▶ _Required task_
Give the lines of the items below as a Markdown table with the columns Row and Line, numbering each row and leaving out blank lines. Begin at the line that contains "common name: Latticed heath" and stop after the line that contains "scientific name: Monadenia infumata".

** Start Dataset extract **

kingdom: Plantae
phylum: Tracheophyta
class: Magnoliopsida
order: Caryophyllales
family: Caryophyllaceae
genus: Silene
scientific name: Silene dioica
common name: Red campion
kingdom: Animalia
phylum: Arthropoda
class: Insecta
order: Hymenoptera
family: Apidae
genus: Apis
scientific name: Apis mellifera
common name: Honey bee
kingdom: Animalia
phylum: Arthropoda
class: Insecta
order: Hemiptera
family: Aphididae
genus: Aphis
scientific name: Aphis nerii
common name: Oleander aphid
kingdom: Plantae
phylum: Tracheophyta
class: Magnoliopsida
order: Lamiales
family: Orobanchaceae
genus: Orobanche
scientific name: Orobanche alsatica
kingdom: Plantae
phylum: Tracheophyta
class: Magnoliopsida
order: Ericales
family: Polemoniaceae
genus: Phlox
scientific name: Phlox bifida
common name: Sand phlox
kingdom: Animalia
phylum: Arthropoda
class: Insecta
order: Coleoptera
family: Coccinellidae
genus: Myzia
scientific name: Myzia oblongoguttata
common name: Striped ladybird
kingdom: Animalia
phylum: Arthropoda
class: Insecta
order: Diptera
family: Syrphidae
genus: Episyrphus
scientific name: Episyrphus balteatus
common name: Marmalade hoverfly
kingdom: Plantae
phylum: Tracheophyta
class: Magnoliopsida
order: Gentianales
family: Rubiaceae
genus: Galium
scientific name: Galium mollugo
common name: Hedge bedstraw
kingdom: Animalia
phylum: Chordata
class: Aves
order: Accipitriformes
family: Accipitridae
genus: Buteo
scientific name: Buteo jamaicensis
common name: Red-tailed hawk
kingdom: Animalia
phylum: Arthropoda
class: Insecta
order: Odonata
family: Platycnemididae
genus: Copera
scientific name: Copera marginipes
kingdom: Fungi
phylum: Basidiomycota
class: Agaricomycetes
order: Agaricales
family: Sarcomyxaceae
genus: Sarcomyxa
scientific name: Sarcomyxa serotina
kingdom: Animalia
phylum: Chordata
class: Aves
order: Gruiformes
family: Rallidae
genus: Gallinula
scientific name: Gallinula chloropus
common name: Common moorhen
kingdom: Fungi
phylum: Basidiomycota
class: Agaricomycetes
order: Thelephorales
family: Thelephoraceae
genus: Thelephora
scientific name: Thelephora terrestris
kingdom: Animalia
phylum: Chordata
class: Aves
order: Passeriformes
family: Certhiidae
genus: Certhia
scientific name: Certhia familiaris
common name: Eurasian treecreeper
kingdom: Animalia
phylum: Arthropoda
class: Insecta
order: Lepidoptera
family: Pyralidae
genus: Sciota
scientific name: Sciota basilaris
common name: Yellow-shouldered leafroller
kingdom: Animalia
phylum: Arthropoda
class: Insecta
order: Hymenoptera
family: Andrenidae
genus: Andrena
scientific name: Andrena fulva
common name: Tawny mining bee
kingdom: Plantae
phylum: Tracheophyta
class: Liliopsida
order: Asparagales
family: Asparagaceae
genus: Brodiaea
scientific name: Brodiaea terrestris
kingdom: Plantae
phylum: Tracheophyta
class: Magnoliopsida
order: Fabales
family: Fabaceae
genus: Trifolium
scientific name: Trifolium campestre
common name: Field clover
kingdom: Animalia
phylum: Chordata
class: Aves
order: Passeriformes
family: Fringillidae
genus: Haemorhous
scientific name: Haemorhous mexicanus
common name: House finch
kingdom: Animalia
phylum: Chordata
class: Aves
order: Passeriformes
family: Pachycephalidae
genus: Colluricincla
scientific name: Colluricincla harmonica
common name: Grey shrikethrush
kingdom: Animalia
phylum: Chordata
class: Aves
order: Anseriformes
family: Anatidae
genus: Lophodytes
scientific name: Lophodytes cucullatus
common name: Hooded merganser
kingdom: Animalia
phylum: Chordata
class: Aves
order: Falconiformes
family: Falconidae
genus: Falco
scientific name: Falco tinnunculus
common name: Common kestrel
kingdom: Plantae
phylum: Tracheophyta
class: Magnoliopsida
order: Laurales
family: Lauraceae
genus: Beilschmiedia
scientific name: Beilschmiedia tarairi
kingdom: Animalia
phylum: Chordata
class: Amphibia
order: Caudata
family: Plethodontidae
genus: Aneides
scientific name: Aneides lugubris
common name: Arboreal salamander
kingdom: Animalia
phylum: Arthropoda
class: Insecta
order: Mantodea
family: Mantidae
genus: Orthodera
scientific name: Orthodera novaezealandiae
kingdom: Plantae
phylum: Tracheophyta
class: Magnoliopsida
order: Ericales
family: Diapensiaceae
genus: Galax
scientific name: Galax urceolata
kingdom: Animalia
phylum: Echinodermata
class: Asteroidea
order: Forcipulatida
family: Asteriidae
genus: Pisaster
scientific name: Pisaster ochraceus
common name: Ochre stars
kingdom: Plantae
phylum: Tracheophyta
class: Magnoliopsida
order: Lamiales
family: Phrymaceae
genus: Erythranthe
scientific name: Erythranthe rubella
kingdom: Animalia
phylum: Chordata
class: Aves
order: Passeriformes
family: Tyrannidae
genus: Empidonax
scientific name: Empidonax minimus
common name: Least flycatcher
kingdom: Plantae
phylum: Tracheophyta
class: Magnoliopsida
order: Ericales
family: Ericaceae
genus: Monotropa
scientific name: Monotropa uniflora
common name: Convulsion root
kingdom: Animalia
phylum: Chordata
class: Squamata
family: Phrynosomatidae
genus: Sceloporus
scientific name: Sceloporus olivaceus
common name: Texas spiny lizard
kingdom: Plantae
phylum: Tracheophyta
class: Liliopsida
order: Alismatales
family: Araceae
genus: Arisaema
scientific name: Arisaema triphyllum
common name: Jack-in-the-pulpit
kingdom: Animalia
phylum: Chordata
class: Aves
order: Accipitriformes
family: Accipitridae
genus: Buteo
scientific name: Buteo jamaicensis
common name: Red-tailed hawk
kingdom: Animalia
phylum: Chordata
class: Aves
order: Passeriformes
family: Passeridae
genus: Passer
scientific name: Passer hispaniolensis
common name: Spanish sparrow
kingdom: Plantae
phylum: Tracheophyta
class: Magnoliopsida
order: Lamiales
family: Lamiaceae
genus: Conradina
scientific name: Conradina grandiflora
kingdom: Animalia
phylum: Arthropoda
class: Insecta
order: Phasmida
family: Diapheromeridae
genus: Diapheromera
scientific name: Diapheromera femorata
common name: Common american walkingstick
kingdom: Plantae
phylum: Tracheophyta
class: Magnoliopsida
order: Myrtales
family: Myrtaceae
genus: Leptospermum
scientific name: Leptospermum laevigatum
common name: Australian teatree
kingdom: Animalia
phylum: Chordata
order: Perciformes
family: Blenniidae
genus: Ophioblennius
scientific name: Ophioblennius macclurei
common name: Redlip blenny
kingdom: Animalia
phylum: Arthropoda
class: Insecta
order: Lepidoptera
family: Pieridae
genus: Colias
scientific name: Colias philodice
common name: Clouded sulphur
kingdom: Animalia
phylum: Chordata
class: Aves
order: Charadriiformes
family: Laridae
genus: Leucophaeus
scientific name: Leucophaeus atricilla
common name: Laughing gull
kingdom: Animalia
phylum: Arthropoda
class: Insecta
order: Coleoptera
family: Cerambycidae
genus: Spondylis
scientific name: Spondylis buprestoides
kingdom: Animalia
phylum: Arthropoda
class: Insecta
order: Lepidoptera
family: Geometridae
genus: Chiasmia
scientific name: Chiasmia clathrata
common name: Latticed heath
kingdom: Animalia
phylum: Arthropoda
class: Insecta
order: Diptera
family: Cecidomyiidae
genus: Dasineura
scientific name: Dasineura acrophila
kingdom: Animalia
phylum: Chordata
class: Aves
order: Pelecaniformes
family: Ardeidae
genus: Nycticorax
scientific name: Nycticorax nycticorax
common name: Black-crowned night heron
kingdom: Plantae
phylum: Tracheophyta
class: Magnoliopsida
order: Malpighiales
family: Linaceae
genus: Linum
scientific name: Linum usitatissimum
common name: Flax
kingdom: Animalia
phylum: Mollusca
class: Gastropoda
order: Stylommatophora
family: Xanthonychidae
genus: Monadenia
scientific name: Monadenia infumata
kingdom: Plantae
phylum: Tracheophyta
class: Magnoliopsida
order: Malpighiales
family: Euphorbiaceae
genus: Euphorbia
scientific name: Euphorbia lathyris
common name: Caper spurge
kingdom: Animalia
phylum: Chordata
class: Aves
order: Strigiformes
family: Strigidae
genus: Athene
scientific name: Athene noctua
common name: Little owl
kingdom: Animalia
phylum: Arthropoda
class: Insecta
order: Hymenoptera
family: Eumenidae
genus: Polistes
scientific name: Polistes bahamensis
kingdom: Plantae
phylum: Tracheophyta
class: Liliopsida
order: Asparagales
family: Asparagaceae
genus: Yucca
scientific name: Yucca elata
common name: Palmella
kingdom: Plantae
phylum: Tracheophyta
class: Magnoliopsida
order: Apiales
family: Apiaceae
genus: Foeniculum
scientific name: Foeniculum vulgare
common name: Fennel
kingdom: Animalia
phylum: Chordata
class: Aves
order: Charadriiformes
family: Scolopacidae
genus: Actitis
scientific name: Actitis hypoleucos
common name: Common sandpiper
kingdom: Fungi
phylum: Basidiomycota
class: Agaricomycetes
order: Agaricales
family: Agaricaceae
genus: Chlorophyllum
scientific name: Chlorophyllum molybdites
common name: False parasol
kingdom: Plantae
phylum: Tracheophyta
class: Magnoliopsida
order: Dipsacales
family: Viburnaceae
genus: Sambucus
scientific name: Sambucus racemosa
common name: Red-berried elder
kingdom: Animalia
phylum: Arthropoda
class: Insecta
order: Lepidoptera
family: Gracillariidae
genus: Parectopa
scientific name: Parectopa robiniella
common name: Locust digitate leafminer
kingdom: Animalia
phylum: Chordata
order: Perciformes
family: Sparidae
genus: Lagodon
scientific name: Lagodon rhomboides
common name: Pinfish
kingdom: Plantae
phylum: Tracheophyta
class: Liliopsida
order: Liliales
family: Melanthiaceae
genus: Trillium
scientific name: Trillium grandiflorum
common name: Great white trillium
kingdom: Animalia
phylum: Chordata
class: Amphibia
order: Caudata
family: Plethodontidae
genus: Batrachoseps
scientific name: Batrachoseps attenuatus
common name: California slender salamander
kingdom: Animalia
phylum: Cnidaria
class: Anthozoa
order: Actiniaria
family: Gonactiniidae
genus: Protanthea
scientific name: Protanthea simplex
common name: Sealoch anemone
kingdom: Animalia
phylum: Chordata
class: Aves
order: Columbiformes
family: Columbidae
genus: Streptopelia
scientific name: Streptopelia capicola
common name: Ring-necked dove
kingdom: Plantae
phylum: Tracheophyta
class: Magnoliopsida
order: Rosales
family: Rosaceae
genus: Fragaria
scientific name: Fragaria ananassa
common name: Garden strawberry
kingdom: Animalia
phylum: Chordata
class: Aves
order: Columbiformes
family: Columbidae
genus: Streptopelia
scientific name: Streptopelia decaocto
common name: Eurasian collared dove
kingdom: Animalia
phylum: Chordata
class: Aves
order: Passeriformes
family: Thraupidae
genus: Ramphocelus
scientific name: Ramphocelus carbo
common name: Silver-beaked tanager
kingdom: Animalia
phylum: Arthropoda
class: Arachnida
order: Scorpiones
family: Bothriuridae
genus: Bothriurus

** End Dataset extract **

▶ _Exercise solution_
| Row | Line |
|---|---|
| 1 | common name: Latticed heath |
| 2 | kingdom: Animalia |
| 3 | phylum: Arthropoda |
| 4 | class: Insecta |
| 5 | order: Diptera |
| 6 | family: Cecidomyiidae |
| 7 | genus: Dasineura |
| 8 | scientific name: Dasineura acrophila |
| 9 | kingdom: Animalia |
| 10 | phylum: Chordata |
| 11 | class: Aves |
| 12 | order: Pelecaniformes |
| 13 | family: Ardeidae |
| 14 | genus: Nycticorax |
| 15 | scientific name: Nycticorax nycticorax |
| 16 | common name: Black-crowned night heron |
| 17 | kingdom: Plantae |
| 18 | phylum: Tracheophyta |
| 19 | class: Magnoliopsida |
| 20 | order: Malpighiales |
| 21 | family: Linaceae |
| 22 | genus: Linum |
| 23 | scientific name: Linum usitatissimum |
| 24 | common name: Flax |
| 25 | kingdom: Animalia |
| 26 | phylum: Mollusca |
| 27 | class: Gastropoda |
| 28 | order: Stylommatophora |
| 29 | family: Xanthonychidae |
| 30 | genus: Monadenia |
| 31 | scientific name: Monadenia infumata |